[[ DATA TO PROCESS open ]]

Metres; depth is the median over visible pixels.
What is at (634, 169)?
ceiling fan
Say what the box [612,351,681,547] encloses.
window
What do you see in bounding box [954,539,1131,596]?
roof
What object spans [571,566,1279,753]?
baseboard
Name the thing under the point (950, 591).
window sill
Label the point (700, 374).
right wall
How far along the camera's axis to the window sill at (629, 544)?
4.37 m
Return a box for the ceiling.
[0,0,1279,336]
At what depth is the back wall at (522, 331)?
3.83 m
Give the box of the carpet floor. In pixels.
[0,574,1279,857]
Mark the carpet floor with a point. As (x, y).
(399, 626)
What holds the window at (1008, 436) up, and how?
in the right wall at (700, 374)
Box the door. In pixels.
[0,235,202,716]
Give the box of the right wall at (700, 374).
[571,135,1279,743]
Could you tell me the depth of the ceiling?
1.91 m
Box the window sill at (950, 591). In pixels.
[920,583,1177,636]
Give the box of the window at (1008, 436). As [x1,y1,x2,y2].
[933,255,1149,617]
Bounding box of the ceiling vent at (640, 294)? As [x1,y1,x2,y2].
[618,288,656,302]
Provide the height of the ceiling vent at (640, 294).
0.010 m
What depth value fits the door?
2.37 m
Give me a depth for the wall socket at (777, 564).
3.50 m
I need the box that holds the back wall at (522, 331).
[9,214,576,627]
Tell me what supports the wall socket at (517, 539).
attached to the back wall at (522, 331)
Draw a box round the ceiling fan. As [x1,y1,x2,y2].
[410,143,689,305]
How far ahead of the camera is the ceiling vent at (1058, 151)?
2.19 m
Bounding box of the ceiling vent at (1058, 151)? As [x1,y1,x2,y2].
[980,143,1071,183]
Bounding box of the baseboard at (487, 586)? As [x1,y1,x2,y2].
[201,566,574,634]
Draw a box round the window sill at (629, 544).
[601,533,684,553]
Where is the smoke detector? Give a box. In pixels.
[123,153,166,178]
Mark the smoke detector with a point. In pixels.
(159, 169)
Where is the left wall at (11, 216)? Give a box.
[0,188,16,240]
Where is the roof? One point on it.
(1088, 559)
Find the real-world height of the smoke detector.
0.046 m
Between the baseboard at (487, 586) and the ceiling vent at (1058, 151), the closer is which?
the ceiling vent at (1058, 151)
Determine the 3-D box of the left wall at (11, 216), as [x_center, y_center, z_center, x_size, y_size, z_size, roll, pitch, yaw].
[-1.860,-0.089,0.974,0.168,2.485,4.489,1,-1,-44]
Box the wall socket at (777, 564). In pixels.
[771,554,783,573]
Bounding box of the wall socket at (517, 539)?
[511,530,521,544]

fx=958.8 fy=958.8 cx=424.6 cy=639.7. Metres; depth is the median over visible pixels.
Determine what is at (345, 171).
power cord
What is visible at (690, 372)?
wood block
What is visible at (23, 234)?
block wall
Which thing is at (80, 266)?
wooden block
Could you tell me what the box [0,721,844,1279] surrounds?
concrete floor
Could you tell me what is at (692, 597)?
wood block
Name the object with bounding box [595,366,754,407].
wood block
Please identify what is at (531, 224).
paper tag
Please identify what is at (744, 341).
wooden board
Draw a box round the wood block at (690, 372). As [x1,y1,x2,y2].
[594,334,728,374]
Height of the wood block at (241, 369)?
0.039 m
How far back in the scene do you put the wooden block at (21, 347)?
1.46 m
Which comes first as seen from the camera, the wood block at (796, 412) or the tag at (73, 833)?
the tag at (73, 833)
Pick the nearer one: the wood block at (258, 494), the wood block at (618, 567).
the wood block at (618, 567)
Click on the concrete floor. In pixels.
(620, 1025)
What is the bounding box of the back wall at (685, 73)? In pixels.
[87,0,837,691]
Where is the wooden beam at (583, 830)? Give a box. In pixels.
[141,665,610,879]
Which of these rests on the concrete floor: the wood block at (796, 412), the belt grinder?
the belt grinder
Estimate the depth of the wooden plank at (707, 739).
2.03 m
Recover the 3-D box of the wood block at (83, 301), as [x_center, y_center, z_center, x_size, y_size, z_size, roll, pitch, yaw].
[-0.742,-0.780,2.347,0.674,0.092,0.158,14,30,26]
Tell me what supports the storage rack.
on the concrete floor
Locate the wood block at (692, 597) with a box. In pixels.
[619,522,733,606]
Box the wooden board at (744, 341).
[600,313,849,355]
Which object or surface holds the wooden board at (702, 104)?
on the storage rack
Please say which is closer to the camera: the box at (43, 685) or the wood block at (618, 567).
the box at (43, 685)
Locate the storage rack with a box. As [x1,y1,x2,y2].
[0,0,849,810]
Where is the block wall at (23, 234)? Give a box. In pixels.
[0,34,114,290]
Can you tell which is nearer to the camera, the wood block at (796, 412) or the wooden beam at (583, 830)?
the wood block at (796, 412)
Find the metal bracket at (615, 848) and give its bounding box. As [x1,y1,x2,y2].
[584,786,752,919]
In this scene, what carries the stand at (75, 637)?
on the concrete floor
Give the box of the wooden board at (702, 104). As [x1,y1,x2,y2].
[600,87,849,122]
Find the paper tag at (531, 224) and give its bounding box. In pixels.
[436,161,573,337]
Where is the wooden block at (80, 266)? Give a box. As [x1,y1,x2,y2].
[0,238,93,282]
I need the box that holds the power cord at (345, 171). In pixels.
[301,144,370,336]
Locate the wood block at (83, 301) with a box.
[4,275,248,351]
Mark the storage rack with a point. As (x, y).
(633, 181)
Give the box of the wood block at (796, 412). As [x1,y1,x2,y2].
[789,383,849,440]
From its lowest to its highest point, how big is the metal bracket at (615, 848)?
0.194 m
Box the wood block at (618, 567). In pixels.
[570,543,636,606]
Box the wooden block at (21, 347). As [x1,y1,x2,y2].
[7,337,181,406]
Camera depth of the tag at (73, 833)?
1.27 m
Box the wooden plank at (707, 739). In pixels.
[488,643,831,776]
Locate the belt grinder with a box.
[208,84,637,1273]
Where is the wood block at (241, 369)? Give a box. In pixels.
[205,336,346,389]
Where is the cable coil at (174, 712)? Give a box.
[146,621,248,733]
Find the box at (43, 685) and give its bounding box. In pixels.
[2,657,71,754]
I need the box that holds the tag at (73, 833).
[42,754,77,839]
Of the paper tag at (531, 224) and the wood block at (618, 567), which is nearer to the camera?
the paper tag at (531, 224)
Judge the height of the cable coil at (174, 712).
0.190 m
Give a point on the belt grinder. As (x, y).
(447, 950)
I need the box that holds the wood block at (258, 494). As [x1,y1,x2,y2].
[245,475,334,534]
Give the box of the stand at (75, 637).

[[ DATA TO PROCESS closed ]]

* _GOAL OF THE EXERCISE_: For an answer, give a copy of every line in the listing that holds the word "Metres".

* _ANSWER BELOW_:
Metres; depth is the median over visible pixels.
fx=958.8 fy=958.8 cx=424.6 cy=639.7. Metres; depth is the median over visible pixels.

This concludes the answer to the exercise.